(COLORADO SPRINGS) — In their ongoing bid to bridge the gap between law enforcement and the community, the Colorado Springs Law Enforcement Transparency and Advisory Commission (LETAC) orchestrated its inaugural town hall meeting on Wednesday, Aug. 30.

The gathering, which took place Wednesday night at the Penrose Public Library, served as a forum for local residents to vocalize their expectations, queries, and apprehensions concerning the Colorado Springs Police Department (CSPD).

“We have meetings twice a month, so the community can come in and express their concerns, whatever the case may be. But we felt that wasn’t enough. So we figured we can go out and actually get into the community,” said LETAC Chair, De’Ontay Roy, outlining the commission’s proactive approach to community engagement.

LETAC’s first town hall meeting unfolded as an occasion for the community to directly communicate with the commission. A handful of community members seized the opportunity to share personal experiences, voice concerns, and seek clarity on police practices.

At the heart of LETAC’s purpose is its role as an intermediary, channeling policy recommendations to the Colorado Springs City Council with the aim of enhancing the relationship between law enforcement and the public.

“We are most interested in being a conduit to the community. That’s why we’re here tonight. We want to hear from you in ways that will help shape our direction moving forward,” said Deb Walker, LETAC communications coordinator.

The establishment of LETAC stemmed from mounting apprehensions regarding policing practices and transparency, a sentiment that was amplified following the death of De’Von Bailey at the hands of Colorado Springs police officers back in 2019.

During the town hall, LETAC commissioners participated in table discussions with community members, delving into topics such as the community’s perception of safety and the interpretation of the phrase “protect and serve.”

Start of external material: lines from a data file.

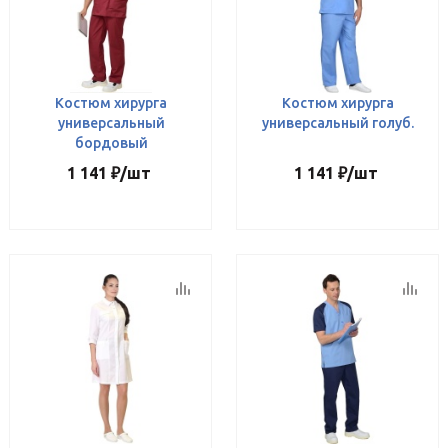
Костюм хирурга
Костюм хирурга
универсальный
универсальный голуб.
бордовый
1 141
₽
/шт
1 141
₽
/шт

The discussions uncovered a range of perspectives, with one participant stating, “I feel like the slogan ‘protect and serve’ implies some kind of social contract, and if there is, we should have oversight over those people who are supposedly there to protect and serve, right?”

Roy articulated the significance of this town hall as a starting point for an ongoing process.

“Our direction where we’re going is basically moving forward. We’re constantly wanting to take in feedback, process that, and effectively communicate that to the City Council, CSPD, and the Mayor’s Office to make sure that we’re all on the same page as a community, as we’re all a part of the community,” explained Roy.

With plans to conduct the next town hall early next year, LETAC remains dedicated to fostering open dialogue, transparency, and collaboration between law enforcement and the local community, in hopes of paving the way for a safer and more harmonious Colorado Springs.